Effects of total ginsenosides from Panax ginseng stems and leaves on gut microbiota and short-chain fatty acids metabolism in acute lung injury mice

This study aimed to investigate the biological effects and underlying mechanisms of the total ginsenosides from Panax ginseng stems and leaves on lipopolysaccharide(LPS)-induced acute lung injury(ALI) in mice. Sixty male C57BL/6J mice were randomly divided into a control group, a model group, the total ginsenosides from P. ginseng stems and leaves normal administration group(61.65 mg·kg~(-1)), and low-, medium-, and high-dose total ginsenosides from P. ginseng stems and leaves groups(15.412 5, 30.825, and 61.65 mg·kg~(-1)). Mice were administered for seven continuous days before modeling. Twenty-four hours after modeling, mice were sacrificed to obtain lung tissues and calculate lung wet/dry ratio. The number of inflammatory cells in bronchoalveolar lavage fluid(BALF) was detected. The levels of interleukin-1β(IL-1β), interleukin-6(IL-6), and tumor necrosis factor-α(TNF-α) in BALF were detected. The mRNA expression levels of IL-1β, IL-6, and TNF-α, and the levels of myeloperoxidase(MPO), glutathione peroxidase(GSH-Px), superoxide dismutase(SOD), and malondialdehyde(MDA) in lung tissues were determined. Hematoxylin-eosin(HE) staining was used to observe the pathological changes in lung tissues. The gut microbiota was detected by 16S rRNA sequencing, and gas chromatography-mass spectrometry(GC-MS) was applied to detect the content of short-chain fatty acids(SCFAs) in se-rum. The results showed that the total ginsenosides from P. ginseng stems and leaves could reduce lung index, lung wet/dry ratio, and lung damage in LPS-induced ALI mice, decrease the number of inflammatory cells and levels of inflammatory factors in BALF, inhibit the mRNA expression levels of inflammatory factors and levels of MPO and MDA in lung tissues, and potentiate the activity of GSH-Px and SOD in lung tissues.

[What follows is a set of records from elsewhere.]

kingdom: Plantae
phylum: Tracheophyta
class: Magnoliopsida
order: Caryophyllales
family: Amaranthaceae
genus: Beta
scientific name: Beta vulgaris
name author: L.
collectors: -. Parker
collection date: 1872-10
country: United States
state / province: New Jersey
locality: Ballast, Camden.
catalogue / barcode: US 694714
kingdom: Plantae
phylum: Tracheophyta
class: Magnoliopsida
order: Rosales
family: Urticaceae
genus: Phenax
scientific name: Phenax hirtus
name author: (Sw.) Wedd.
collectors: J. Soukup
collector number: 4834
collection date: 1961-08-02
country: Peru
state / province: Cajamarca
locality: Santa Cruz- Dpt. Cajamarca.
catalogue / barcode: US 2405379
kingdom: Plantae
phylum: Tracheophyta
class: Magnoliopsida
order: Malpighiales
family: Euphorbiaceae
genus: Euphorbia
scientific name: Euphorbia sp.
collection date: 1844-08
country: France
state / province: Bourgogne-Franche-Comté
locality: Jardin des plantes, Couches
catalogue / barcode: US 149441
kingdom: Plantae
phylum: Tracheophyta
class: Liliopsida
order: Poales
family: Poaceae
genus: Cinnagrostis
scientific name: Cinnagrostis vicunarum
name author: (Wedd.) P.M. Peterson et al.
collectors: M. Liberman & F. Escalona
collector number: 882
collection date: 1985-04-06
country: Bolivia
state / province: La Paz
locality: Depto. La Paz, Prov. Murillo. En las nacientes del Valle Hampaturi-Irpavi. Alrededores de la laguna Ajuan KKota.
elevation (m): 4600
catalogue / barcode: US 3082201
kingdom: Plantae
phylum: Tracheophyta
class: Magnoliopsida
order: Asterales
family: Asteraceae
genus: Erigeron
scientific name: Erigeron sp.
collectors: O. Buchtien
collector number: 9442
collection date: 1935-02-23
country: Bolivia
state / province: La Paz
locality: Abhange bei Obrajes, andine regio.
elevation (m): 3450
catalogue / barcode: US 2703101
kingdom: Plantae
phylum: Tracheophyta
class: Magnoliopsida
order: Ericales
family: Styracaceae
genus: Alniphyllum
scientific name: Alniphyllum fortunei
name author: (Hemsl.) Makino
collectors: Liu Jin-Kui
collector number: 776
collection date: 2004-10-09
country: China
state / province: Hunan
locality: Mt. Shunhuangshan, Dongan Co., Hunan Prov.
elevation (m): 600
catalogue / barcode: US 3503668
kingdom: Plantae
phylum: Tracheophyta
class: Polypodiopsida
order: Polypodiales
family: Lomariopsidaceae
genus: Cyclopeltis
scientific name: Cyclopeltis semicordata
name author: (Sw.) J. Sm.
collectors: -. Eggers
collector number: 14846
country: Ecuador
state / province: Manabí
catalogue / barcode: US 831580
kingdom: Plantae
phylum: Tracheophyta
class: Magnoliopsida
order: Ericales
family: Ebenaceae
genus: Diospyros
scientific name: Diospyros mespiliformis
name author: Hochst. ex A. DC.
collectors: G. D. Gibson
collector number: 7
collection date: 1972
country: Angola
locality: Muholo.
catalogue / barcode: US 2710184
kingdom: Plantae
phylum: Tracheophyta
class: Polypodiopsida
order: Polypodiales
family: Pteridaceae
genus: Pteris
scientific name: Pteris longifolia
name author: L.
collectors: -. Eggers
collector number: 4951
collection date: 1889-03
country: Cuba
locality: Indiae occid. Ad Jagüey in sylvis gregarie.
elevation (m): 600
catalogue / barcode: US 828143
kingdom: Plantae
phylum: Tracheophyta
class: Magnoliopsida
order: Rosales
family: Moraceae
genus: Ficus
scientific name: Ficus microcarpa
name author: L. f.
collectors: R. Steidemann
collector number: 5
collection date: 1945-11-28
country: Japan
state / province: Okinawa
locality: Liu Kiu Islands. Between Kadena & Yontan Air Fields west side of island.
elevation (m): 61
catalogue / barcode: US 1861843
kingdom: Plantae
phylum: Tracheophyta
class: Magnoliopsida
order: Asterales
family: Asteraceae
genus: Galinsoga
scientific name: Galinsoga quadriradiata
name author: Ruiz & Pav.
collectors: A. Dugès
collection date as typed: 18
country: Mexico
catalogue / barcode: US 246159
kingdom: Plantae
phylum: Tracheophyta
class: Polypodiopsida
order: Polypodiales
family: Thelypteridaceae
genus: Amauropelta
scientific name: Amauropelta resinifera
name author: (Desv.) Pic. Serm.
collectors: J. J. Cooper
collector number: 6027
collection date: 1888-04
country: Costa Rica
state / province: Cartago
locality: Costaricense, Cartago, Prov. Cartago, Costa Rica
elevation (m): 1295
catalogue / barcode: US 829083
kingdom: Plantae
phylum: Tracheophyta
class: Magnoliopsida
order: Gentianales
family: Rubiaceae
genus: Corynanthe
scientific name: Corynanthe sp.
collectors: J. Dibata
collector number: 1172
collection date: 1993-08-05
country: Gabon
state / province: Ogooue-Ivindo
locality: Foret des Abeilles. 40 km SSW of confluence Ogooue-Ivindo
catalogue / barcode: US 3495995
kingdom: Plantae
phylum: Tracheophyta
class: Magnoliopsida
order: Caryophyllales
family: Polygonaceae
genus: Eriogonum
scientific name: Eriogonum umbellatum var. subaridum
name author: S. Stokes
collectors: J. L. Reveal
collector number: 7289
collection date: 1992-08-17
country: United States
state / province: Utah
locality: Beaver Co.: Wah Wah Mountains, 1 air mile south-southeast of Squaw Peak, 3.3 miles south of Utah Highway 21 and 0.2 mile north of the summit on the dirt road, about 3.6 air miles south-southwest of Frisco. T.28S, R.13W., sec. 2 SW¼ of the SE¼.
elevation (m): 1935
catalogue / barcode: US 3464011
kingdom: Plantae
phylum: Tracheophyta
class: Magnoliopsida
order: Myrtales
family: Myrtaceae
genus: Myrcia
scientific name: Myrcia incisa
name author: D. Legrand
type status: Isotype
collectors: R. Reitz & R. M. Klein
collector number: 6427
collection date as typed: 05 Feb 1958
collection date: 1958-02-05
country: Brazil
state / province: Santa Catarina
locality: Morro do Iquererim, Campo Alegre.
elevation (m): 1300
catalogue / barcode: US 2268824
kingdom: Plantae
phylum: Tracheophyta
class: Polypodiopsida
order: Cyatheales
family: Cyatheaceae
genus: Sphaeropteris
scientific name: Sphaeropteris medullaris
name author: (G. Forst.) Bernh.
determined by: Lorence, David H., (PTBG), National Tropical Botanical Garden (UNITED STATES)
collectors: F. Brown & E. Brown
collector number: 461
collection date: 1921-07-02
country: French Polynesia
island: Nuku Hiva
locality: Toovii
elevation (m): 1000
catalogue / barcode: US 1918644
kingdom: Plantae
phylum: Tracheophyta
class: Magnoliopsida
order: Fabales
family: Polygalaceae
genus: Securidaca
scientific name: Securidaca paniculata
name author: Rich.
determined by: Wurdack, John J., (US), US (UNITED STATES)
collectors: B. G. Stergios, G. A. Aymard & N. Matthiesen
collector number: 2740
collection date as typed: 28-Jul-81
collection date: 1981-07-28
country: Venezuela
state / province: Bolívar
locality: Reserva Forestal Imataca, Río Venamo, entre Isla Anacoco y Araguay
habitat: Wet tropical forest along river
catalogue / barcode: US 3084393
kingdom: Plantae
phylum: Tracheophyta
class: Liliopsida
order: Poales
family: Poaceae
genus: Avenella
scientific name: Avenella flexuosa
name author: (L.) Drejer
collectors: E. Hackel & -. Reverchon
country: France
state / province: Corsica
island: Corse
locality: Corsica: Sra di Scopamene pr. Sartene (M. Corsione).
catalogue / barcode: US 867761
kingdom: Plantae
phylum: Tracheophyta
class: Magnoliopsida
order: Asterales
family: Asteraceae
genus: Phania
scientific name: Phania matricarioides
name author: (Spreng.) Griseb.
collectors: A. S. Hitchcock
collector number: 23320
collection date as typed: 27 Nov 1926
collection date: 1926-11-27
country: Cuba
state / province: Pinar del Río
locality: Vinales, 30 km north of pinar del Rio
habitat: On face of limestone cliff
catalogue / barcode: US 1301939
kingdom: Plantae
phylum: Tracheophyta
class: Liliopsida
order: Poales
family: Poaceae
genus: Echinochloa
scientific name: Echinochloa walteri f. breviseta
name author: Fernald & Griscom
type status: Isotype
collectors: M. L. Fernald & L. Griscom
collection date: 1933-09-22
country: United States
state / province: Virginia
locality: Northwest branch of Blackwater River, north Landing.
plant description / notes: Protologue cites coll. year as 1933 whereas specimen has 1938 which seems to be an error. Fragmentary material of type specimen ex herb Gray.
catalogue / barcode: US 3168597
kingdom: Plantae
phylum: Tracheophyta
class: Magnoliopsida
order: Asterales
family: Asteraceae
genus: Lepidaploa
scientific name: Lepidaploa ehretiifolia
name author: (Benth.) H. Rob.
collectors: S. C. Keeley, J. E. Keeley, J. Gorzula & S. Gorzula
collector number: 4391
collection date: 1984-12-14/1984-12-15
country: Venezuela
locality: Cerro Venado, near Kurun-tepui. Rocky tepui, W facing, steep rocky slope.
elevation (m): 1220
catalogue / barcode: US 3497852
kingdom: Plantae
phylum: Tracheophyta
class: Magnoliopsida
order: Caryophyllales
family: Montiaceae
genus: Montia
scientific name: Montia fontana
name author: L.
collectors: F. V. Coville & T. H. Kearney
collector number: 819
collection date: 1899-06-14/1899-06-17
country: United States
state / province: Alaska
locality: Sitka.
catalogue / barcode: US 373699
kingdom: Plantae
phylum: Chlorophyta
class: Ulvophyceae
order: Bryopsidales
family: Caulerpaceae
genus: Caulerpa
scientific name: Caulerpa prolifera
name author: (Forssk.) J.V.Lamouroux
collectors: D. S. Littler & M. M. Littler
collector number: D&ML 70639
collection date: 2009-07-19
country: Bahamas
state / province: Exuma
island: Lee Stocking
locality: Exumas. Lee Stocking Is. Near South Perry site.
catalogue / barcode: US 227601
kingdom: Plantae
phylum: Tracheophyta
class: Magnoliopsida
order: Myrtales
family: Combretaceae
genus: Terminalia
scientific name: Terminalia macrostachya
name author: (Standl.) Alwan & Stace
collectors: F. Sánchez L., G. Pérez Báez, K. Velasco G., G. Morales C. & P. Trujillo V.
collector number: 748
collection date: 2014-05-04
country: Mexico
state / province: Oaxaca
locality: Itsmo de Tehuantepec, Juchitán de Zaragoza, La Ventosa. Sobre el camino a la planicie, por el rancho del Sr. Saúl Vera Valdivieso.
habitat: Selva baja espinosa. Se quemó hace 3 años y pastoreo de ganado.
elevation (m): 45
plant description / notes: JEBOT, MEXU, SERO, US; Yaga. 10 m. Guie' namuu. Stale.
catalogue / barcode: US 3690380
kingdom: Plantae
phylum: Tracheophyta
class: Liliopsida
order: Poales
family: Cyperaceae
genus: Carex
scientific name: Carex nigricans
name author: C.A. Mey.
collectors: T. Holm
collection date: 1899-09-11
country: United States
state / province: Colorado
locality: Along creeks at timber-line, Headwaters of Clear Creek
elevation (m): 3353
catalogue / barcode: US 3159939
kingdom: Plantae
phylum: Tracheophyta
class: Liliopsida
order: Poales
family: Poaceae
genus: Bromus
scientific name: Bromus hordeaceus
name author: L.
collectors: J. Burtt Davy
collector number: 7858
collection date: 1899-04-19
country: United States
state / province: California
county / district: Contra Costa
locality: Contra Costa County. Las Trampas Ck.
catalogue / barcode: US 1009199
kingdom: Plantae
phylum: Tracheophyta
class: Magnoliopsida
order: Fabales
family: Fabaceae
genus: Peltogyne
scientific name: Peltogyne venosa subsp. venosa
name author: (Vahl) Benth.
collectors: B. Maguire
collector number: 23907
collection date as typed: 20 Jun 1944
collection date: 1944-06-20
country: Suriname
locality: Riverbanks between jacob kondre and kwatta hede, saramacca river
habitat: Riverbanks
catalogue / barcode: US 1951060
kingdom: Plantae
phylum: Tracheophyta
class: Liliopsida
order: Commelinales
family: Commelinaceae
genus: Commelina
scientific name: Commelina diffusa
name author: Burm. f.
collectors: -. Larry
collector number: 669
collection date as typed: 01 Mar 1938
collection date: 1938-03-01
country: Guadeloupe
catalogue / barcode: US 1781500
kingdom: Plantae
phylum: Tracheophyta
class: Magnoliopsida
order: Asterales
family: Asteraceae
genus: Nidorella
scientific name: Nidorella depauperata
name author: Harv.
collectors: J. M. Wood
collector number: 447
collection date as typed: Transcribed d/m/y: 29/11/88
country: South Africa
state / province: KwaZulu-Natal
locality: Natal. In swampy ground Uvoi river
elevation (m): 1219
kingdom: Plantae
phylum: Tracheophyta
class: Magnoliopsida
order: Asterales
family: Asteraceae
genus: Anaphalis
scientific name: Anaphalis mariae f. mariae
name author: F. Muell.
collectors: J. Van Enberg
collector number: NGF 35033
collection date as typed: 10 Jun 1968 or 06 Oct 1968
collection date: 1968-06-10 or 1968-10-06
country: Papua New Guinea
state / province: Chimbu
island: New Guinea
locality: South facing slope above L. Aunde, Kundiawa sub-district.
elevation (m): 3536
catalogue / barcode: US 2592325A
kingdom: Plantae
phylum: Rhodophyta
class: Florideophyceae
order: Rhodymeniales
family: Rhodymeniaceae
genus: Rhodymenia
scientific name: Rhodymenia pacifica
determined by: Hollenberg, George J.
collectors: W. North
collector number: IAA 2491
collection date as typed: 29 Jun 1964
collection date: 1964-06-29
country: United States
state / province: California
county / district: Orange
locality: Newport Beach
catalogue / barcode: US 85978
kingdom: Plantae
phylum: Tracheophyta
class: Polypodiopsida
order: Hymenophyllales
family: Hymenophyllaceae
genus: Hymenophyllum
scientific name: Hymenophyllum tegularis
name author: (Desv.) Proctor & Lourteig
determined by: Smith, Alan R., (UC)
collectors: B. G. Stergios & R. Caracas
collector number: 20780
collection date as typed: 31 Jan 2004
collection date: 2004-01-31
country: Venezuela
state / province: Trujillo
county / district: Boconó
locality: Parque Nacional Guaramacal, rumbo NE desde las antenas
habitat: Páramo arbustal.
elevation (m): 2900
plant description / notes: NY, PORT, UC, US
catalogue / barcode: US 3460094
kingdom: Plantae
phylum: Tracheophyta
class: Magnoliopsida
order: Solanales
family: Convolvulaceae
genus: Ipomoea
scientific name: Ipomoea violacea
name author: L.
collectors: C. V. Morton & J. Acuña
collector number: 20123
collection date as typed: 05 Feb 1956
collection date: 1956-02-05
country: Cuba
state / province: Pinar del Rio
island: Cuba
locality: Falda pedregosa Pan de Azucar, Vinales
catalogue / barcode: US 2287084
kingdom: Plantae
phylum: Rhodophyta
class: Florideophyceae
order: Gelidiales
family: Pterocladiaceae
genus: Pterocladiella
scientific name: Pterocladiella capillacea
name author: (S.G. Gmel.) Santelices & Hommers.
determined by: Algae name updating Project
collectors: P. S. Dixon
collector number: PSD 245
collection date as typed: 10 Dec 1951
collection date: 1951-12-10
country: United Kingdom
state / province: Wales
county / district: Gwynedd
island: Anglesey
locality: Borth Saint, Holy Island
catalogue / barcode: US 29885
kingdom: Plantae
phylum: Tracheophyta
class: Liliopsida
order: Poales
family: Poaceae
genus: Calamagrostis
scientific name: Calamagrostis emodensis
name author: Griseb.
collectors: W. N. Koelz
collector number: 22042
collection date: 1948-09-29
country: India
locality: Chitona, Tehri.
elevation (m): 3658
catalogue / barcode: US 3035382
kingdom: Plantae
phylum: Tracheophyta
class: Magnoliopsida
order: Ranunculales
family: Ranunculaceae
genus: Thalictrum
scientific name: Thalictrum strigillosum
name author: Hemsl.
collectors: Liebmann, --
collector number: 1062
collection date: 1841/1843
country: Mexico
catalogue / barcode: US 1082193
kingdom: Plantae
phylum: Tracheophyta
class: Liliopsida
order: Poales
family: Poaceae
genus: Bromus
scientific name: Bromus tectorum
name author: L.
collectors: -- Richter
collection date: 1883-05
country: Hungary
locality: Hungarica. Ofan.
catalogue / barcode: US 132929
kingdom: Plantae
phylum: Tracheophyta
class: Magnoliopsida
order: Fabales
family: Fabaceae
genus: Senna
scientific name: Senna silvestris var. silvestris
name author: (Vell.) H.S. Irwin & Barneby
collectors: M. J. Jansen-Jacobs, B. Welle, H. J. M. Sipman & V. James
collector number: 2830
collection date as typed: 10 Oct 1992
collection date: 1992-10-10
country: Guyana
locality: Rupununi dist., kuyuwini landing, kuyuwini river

Furthermore, they could also reverse the gut microbiota disorder, restore the diversity of gut microbiota, increase the relative abundance of Lachnospiraceae and Muribaculaceae, decrease the relative abundance of Prevotellaceae, and enhance the content of SCFAs(acetic acid, propionic acid, and butyric acid) in serum. This study suggested that the total ginsenosides from P. ginseng stems and leaves could improve lung edema, inflammatory response, and oxidative stress in ALI mice by regulating gut microbiota and SCFAs metabolism.